Why the current PR crisis is unlikely to affect United Airlines long-term profits
By now many of us have seen the video of the United Airlines passenger being forcefully removed from an overbooked flight. It doesn’t make for pleasant viewing.
We have laughed at the tweets and the memes that the public relations disaster has inspired, my personal favourite being “Pepsi: nobody will embarrass themselves as much as us this week. United: hold my beer...Sean Spicer: hold my Pepsi...” from @elspeth_47.
And we may even have felt satisfaction at seeing the United Airlines share price tumble – nearly $1bn was wiped off the company’s share price on Tuesday.
One month on from the CEO of United Airlines, Oscar Munoz receiving a ‘communicator of the year award’ from PR week, a reward which according to the airline acknowledged his “efforts over the past year to better engage with employees and customers as he led a dramatic transformation at the airline” the company is in the mist of a PR disaster.
However, this will pass. Passengers will continue to fly with United. The share price will recover.
History of PR disasters
This is not the first PR disaster that the airline has faced. In 2008 United baggage handlers destroyed a guitar belonging to musician Dave Carroll.
Following the incident, Carroll wrote a song about it which has been viewed over 17m times on YouTube. The share price dropped in the days after but the airline recovered.
In March this year the company came under fire again after it refused boarding to two girls who were wearing leggings. At the time the airline said that the girls were flying on an employees and guests pass which has a dress code.

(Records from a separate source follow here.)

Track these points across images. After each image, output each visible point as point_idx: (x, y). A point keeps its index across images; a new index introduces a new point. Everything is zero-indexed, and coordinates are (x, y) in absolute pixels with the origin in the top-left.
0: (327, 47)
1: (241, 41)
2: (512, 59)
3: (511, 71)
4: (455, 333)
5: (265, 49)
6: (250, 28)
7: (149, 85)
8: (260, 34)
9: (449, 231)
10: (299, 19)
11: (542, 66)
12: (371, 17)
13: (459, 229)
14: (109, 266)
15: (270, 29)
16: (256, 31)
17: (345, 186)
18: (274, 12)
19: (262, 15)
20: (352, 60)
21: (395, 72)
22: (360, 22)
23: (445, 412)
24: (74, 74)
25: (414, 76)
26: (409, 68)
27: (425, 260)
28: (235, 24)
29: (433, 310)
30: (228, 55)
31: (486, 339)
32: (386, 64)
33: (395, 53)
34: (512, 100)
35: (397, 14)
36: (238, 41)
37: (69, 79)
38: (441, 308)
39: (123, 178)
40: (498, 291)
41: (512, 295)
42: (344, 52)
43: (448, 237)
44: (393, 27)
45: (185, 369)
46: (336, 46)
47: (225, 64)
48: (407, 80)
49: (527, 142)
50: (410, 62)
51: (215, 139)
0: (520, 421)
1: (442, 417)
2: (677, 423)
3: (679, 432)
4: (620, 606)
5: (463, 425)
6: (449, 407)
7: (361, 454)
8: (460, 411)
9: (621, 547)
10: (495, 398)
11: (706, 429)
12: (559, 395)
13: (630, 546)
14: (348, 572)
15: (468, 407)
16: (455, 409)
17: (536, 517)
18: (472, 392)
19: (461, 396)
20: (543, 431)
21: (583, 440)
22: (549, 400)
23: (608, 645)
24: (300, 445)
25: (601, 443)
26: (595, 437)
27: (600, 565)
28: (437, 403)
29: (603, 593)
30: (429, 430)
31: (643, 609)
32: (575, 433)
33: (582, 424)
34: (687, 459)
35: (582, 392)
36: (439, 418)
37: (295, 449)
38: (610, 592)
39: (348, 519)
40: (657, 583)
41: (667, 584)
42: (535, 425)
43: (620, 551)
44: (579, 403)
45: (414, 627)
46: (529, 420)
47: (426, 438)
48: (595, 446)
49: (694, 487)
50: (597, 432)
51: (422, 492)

The company weathered the storm and the incident had no impact on the company’s share price.
In fact, the company announced that traffic for March 2017 was up 3pc year-on-year when compared to March 2016.
People will continue to fly with the airline due to the limited competition in the US airline industry.
As a result of several mergers in the US airline industry since 2005, American Airlines, Delta, Southwest Airlines, and United Continental (United) now control about 70pc of the US air traffic market, according to Fortune magazine.
That four airlines control so much of the passenger traffic in the US is confirmation that competition is limited, and passengers have few choices when choosing which airline they want to fly with.
Also, other companies have faced the threat of consumer boycott in the past and recovered.
Investors care about the numbers and in 2016, United and United Express operated more than 1.6m flights, carrying 143m customers, according to its annual report.
On a daily basis, United and United Express operate more than four thousand five hundred flights to over three hundred airports.
Net income for the company in 2016 was $2.3bn, with pre-tax earnings of $4.5bn in 2016.
While the short-term outlook for the company may be turbulent, it is likely that smooth skies lie ahead.